*** EXTRACTED DATA Section Begins ***

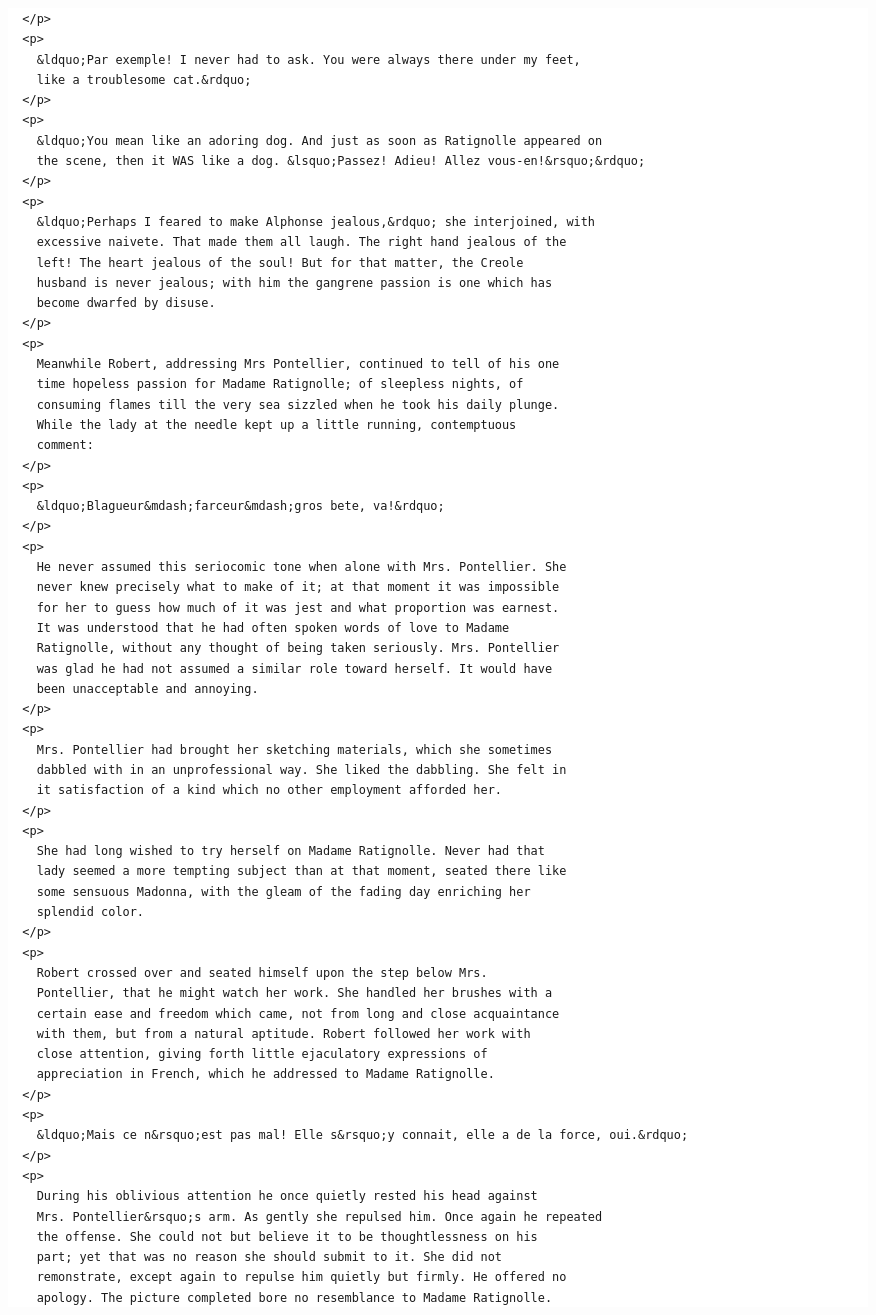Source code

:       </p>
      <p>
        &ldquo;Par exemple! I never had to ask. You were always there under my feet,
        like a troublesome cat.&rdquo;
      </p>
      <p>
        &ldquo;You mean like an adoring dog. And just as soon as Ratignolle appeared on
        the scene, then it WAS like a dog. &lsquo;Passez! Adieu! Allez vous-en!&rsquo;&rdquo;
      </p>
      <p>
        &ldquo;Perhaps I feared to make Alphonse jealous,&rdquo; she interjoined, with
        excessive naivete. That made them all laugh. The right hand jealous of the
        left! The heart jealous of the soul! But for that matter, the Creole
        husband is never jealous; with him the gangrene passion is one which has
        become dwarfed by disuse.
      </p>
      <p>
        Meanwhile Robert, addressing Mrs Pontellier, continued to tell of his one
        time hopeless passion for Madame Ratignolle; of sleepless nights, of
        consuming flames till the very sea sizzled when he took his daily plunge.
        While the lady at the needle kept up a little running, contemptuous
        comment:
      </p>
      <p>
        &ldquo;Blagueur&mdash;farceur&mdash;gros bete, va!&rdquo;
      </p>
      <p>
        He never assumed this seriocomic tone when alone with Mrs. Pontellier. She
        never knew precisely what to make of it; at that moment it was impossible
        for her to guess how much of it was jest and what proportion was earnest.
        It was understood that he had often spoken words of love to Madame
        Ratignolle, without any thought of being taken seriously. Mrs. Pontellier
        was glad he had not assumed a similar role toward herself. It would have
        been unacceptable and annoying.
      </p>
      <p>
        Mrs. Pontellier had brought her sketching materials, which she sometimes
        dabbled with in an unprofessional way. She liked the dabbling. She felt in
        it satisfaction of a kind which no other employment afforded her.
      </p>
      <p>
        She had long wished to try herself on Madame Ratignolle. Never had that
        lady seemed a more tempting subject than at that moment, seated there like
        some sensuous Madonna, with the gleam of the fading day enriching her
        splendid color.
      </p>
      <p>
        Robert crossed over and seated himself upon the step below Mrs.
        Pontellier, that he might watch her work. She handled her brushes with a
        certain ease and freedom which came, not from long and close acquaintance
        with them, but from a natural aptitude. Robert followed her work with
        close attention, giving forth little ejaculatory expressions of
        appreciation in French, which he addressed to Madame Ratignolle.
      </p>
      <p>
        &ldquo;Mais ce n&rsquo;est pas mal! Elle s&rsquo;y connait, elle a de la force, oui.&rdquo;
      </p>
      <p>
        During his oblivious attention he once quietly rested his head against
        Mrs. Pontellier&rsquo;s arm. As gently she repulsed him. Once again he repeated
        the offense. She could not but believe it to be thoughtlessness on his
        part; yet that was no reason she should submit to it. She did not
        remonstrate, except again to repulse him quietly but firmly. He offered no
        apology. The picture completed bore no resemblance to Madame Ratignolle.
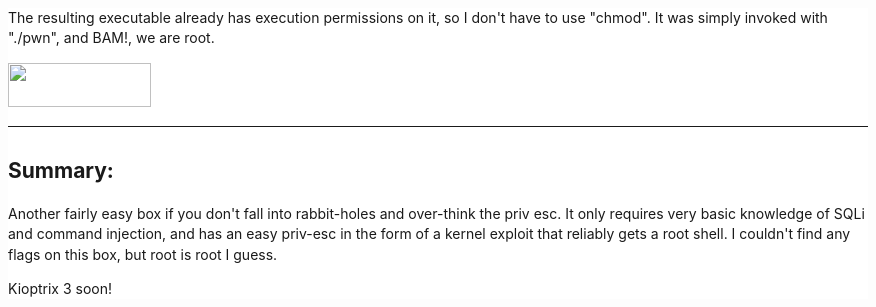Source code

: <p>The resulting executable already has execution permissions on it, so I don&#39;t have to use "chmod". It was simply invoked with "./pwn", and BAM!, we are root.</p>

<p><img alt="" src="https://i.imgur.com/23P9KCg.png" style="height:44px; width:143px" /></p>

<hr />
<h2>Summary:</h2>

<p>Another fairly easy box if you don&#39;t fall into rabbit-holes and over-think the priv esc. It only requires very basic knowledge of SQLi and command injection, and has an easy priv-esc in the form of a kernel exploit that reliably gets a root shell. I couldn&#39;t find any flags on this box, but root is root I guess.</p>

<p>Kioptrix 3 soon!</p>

*** EXTRACTED DATA Section Ends ***

Please show, exactly as written, every line above that contains the word "moment".

» **TASK SOLUTION**:
        never knew precisely what to make of it; at that moment it was impossible
        lady seemed a more tempting subject than at that moment, seated there like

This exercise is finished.